October 21, 2014 / 11:55 AM / in 3 years

Canada police say they were tracking man who killed a soldier

SAINT-JEAN-SUR-RICHELIEU Quebec (Reuters) - A Canadian man who rammed two soldiers in Quebec with his car, killing one of them, converted to Islam last year and was among 90 people being tracked by Canadian police on suspicion of taking part in militant activities abroad or planning to do so.

A Surete du Quebec (SQ) officer investigates an overturned vehicle in Saint-Jean-sur-Richelieu, Quebec October 20, 2014. REUTERS/Christinne Muschi

Monday’s incident, the first fatal attack on Canadian soil tied to Islamic militants, occurred after Canada announced this month it was joining the battle against Islamic State fighters who have taken over parts of Iraq and Syria.

Royal Canadian Mounted Police (RCMP) Commissioner Bob Paulson said on Tuesday that the attacker was one of 90 individuals the force has been investigating. The RCMP had previously seized his passport because it feared he might try to go abroad, Paulson said.

Police killed the attacker shortly after he ran down the two soldiers in the Quebec town of Saint-Jean-sur-Richelieu, about 40 km (25 miles) southeast of Montreal.

Police said the man, identified in the media as 25-year-old Martin Rouleau, had waited in a parking lot outside a government services center for veterans for more than two hours before initiating his attack. One of the soldiers hit was in military uniform, police said. The dead soldier was a 53-year-old adjutant. The other soldier is hospitalized.

‘TERRORIST IDEOLOGY’

“What took place yesterday is clearly linked to terrorist ideology,” Public Safety Minister Steven Blaney told reporters in Saint-Jean-sur-Richelieu.

The attacker fled in his car, was chased by police and shot dead after he emerged from his vehicle when it flipped over into a ditch, police said. They said he had a knife.

The Canadian Security Intelligence Service (CSIS) says it is aware of at least 50 Canadians involved in terrorist-related activities with Islamic State and other militant groups in the Middle East.

The government has said it plans to boost the powers of CSIS to track potential militants when they travel abroad.

Prime Minister Stephen Harper’s office said the man was known to federal authorities, and that there were clear indications he had become “radicalized,” a term the government has used to refer to those who support militant Islam.

“I want to express that the authorities can count on our full support in order to get to the bottom of this terrible act,” the prime minister said in a statement.

Canadian security officials have worried for years about the threat of radicalized young men, and the concern became more intense after Canada sent six fighter jets to take part in the campaign against Islamic State militants in Iraq.

RED FLAGS ON SOCIAL MEDIA

Rouleau’s Facebook and Twitter accounts, which media reports said he ran under the name Ahmad Rouleau, show he converted to Islam in 2013 and became increasingly political in April 2014.

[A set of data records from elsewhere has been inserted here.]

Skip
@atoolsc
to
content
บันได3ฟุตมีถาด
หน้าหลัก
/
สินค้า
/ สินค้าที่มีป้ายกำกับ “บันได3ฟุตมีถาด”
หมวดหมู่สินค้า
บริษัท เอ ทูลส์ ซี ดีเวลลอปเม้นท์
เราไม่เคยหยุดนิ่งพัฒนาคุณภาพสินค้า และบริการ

The entries on Ahmad Rouleau's Facebook page (here) promote Islam as the true religion and Christianity and atheism as false, and some posts have a political tone.

Amarnath Amarasingam, a researcher at Dalhousie University in Halifax, Nova Scotia, who studies the foreign fighter phenomenon, said he had been following Rouleau on social media for about six months.

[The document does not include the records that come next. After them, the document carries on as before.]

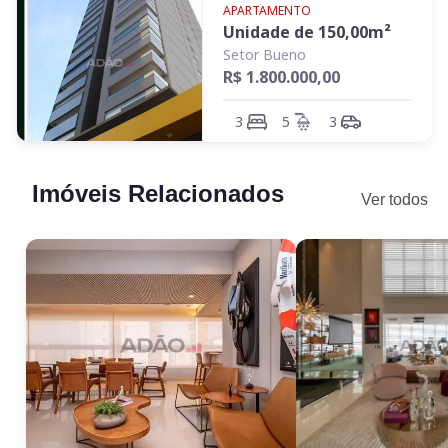
APARTAMENTO
Unidade de
150,00
m²
Setor Bueno
R$ 1.800.000,00
3
5
3
Imóveis Relacionados
Ver todos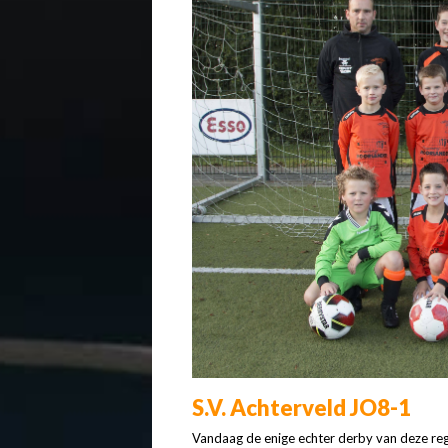
S.V. Achterveld JO8-1
Vandaag de enige echter derby van deze re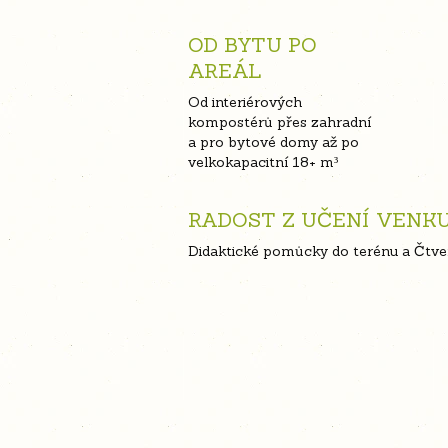
OD BYTU PO
AREÁL
Od interiérových
kompostérů přes zahradní
a pro bytové domy až po
velkokapacitní 18+ m³
RADOST Z UČENÍ VENK
Didaktické pomůcky do terénu a Čtv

Amarasingam said Rouleau was quoting the Koran in November 2013, indicating he had converted by then. He began referring to “hypocrites” last April, which Amarasingam said typically refers to Western Muslims who have compromised to fit in and hadn’t undertaken an attack on the West.

Television footage outside the house of Rouleau’s father, Gilles Rouleau, in Saint-Jean-sur-Richelieu showed a police investigator leaving with a bag overnight.

Efforts by Reuters to talk to Rouleau’s father and other members of his family were unsuccessful.

The father told television network TVA that he last saw his son Monday morning, and did not notice any difference in his behavior. “If I had sensed that there was any danger, I would have saved him,” he told a TVA reporter. Rouleau also mentioned that he did not agree with his son’s conversion to Islam, but did not elaborate.

The Islamic Supreme Council of Canada, a group which tries to boost understanding of Muslim issues, and which opposes Islamic State, strongly condemned the attack.